Для своего короба я придумала легенду, вполне правдоподобную. Как будто короб принадлежал Книппер-Чеховой. Во-первых, она несколько лет прожила в этом доме, пока в старости не съехала в более удобное жилище в переулке, который носит имя ее бывшего любовника. Во-вторых, в былые времена короб с крышкой, замком и кожаными ремнями выглядел очень стильно. А Ольга Леонардовна была дама очень элегантная. Есть описание, как она ехала со своей труппой на гастроли в теплушке. Сидит на своем чемодане и читает книгу в изящном переплете, а перед ней – будущий мой короб с постеленной белоснежной салфеточкой и на нем – свеча в подсвечнике. Сидит она царственно, в оренбургский платок не кутается, лежит он у нее на плечах, как мантия. На гастроли ездила часто, короб поистрепался и был оставлен за ненадобностью при переезде на новую квартиру. Послужил все же еще кому-то, пока не оказался во владении вдовы ныне забытого драматурга Гайдовского.
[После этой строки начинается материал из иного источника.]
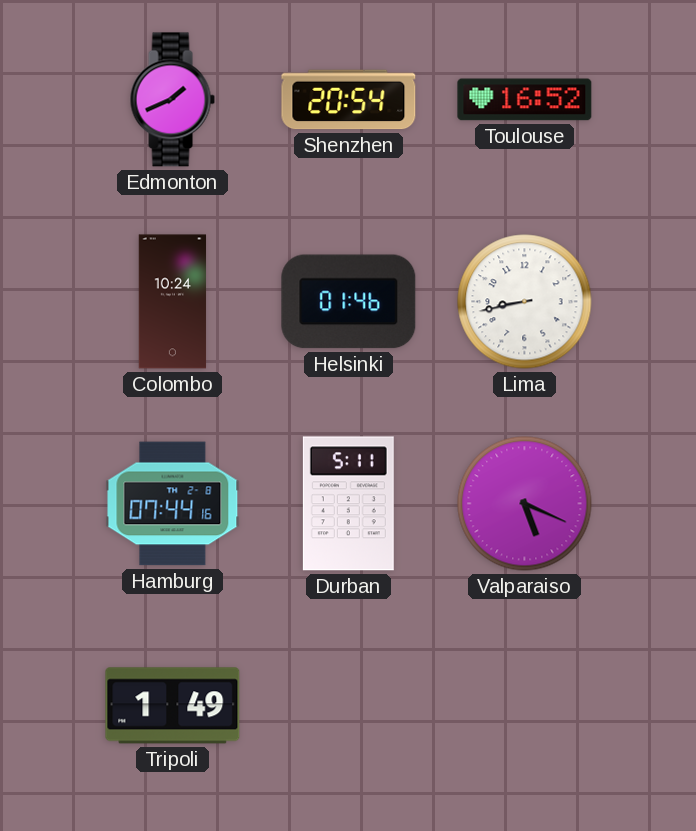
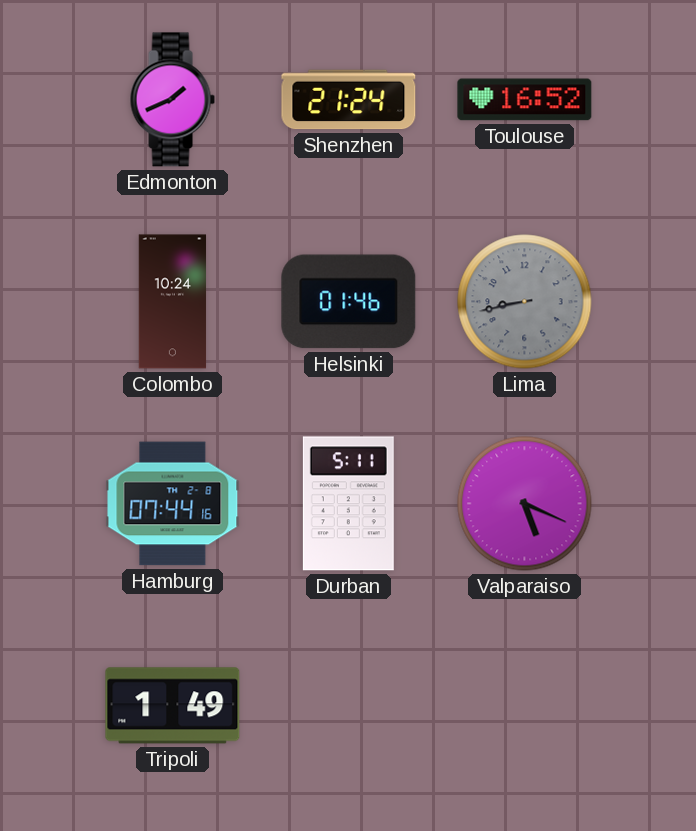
Shenzhen: 20:54 -> 21:24
Lima dial: white -> grey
Вдова была последней обитательницей квартиры № 13, приютившей нас с Ф. Родственников она при жизни не жаловала, никого к себе не прописывала, поэтому выстроенная драматургом Гайдовским в тридцатых годах кооперативная квартира перешла Союзу писателей. Предыстории мы с Ф. не знали, дом и квартира были в 1987 году в таком плачевном состоянии, а квартирный вопрос в Союзе был не столь уж острый, чтобы нам это жилище не досталось. Дом стоял унылый и, казалось, вот-вот развалится.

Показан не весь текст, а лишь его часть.